Winarto mengatakan, pihaknya telah dilakukan melakukan koordinasi dengan Polda Kalimantan Barat (Kalbar) dan juga Bareskrim Polri untuk melakukan berbagai upaya pencegahan masuknya narkotika ke wilayah Kalsel. “Ini merupakan jaringan internasional milik Freddy Pratama alias Miming yang dimaksud masuk melalui jalur darat,” ujarnya.
Setelah memperlihatakan barang bukti-barang bukti narkotika tersebut, Kapolda Irjen Pol Winarto kemudian melakukan pemusnahan dengan cara memblender. Sejumlah barang bukti yang mana dimusnahkan itu ditaksir bernilai Rp133.596.900.000 apabila diperjualbelikan dalam lingkungan ekonomi gelap narkotika.

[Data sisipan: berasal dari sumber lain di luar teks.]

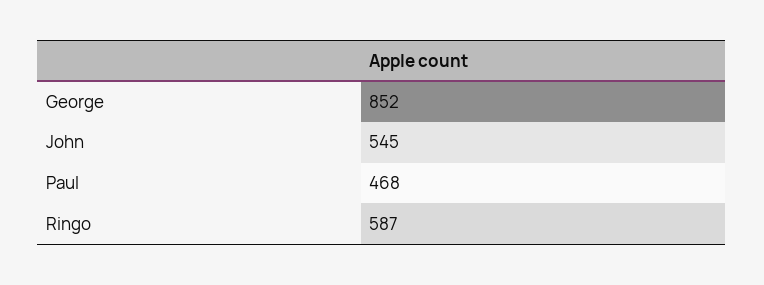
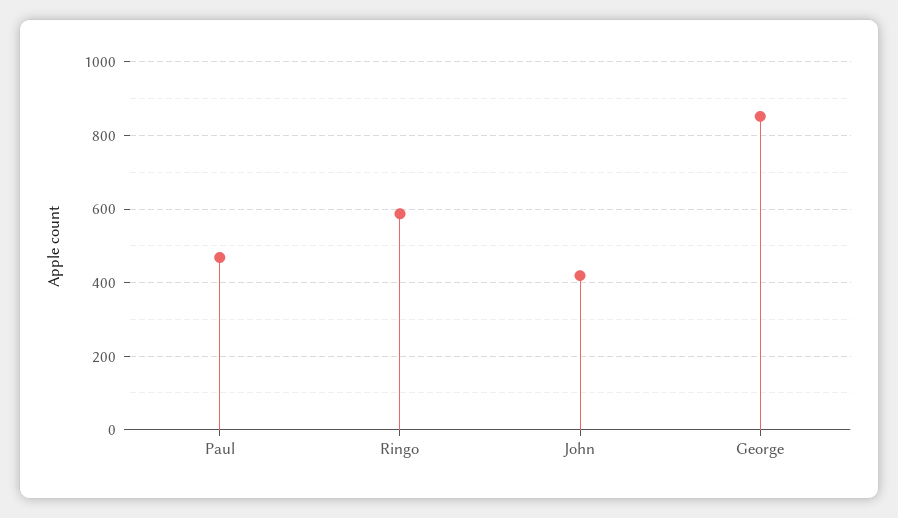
John: 545 -> 420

“Dengan tangkapan ini, kita juga menghemat biaya rehabilitasi oleh negara atau penduduk sebesar Rp2,37 triliun apabila setiap korban pecandu membutuhkan biaya Rp5 jt per bulan,” kata Wianrto.

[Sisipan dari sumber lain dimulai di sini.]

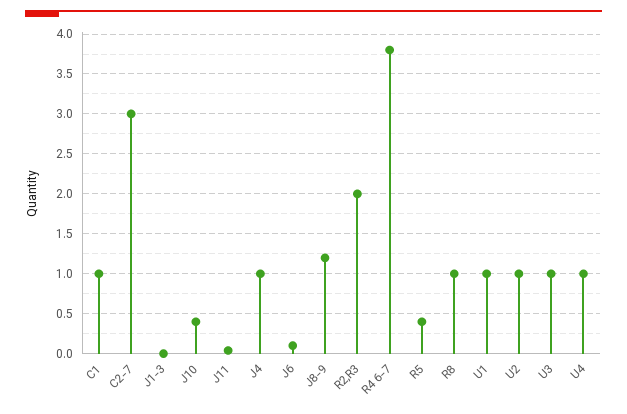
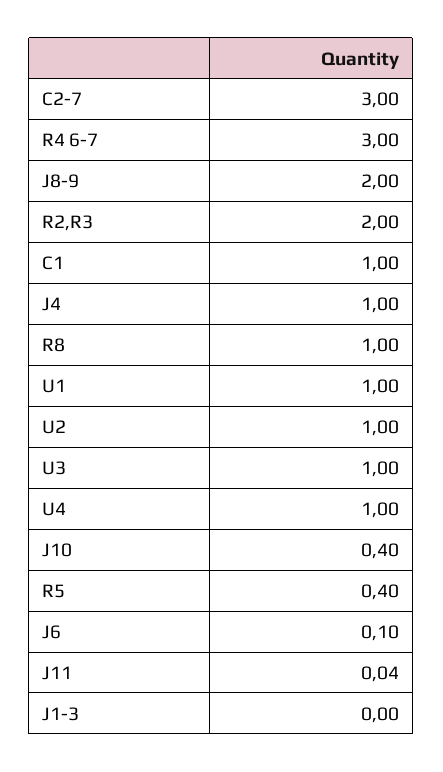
J8-9: 1.2 -> 2
R4 6-7: 3.8 -> 3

Dalam rencana itu, Polda Kalsel juga menghadirkan 35 terperiksa yang mana mengambil bagian menyaksikan pemusnahan barang bukti kejahatan mereka. Penyidik pada tiga subdit pada Ditresnarkoba Polda Kalsel memproses hukum mereka di 24 laporan polisi (LP), terdiri dari 15 LP Subdit 1, 2 LP Subdit 2, juga 7 LP Subdit 3.
Direktur Reserse Narkoba Polda Kalsel Kombes Pol Kelana Jaya mengatakan, ada tiga tindakan hukum menonjol di tiga bulan terakhir pengungkapan jaringan pengedar narkoba dalam Kalsel. Pertama, penangkapan enam terperiksa kaki tangan Fredy Pratama penyelundup 70,76 kilogram sabu dan juga 9.560 butir ekstasi oleh pasukan yang tersebut dipimpinKasubdit 3 AKBP Ade Harri Sistriawan.
Kedua, pengungkapan 52.561 butir ekstasi dari satu terdakwa kembali oleh kelompok Opsnal Subdit 3. Ketiga, lima kilogram sabu kemudian 1.690 butir pil ekstasi oleh regu dipimpin Kasubdit 2 AKBP Zaenal Arifien juga 2,4 kilogram sabu sistem ranjau dari dua pengedar ditangkap kelompok Kasubdit I AKBP Deddi Daniel Siregar.
Dalam konperensi pers itu hadir Irwasda Polda Kalsel Kombes Pol Turman Sormin Siregar, Dirresnarkoba Polda Kalsel Kombes Pol Kelana Jaya, serta jajaran Pejabat Utama Polda Kalsel. Hadir pula Kabinda Kalsel, Kepala BNNP Kalsel, Danlanud Syamsudin Noor, Danlanal Banjarmasin, Plt Asisten Perekonomian kemudian Pembangunan Provinsi Kalsel, Dandim 1006-Banjar, juga Kasi Narkotika Kejati Kalsel.